PROBLEM TO SOLVE: Restate the listing below word for word, omitting any images.

RAW DATA:
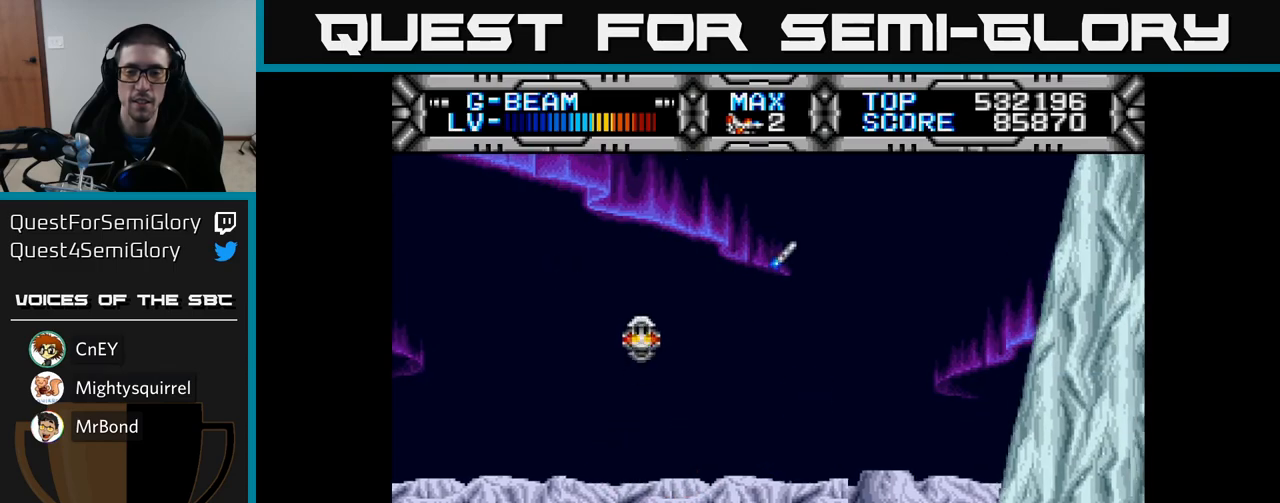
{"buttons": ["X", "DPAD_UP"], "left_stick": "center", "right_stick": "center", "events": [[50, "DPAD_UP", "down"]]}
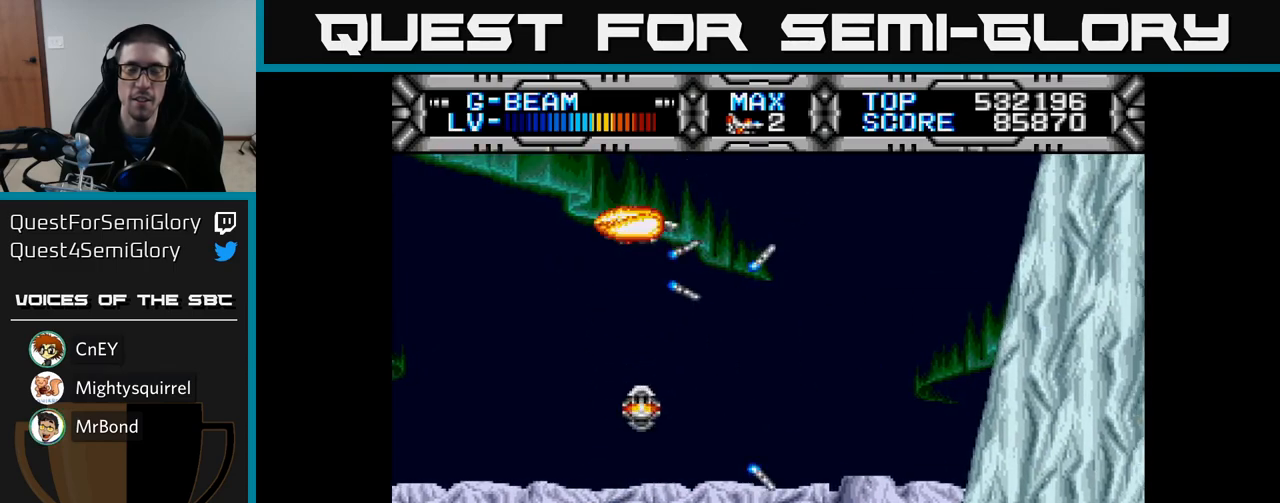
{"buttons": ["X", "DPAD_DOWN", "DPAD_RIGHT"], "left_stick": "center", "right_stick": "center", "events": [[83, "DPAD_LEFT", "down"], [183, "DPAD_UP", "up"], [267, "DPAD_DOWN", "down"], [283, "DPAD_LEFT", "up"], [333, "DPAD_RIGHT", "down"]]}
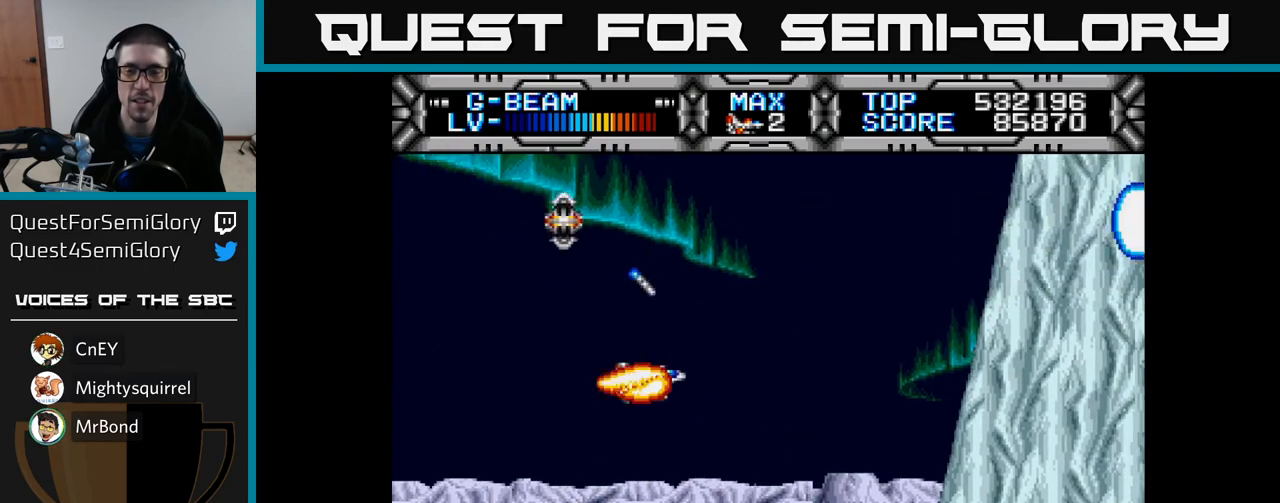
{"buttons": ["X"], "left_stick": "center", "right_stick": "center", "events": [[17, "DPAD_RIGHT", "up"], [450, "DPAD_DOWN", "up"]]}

SOLUTION TO THIS PROBLEM:
{"buttons": ["X", "DPAD_UP"], "left_stick": "center", "right_stick": "center", "events": [[50, "DPAD_UP", "down"]]}
{"buttons": ["X", "DPAD_DOWN", "DPAD_RIGHT"], "left_stick": "center", "right_stick": "center", "events": [[83, "DPAD_LEFT", "down"], [183, "DPAD_UP", "up"], [267, "DPAD_DOWN", "down"], [283, "DPAD_LEFT", "up"], [333, "DPAD_RIGHT", "down"]]}
{"buttons": ["X"], "left_stick": "center", "right_stick": "center", "events": [[17, "DPAD_RIGHT", "up"], [450, "DPAD_DOWN", "up"]]}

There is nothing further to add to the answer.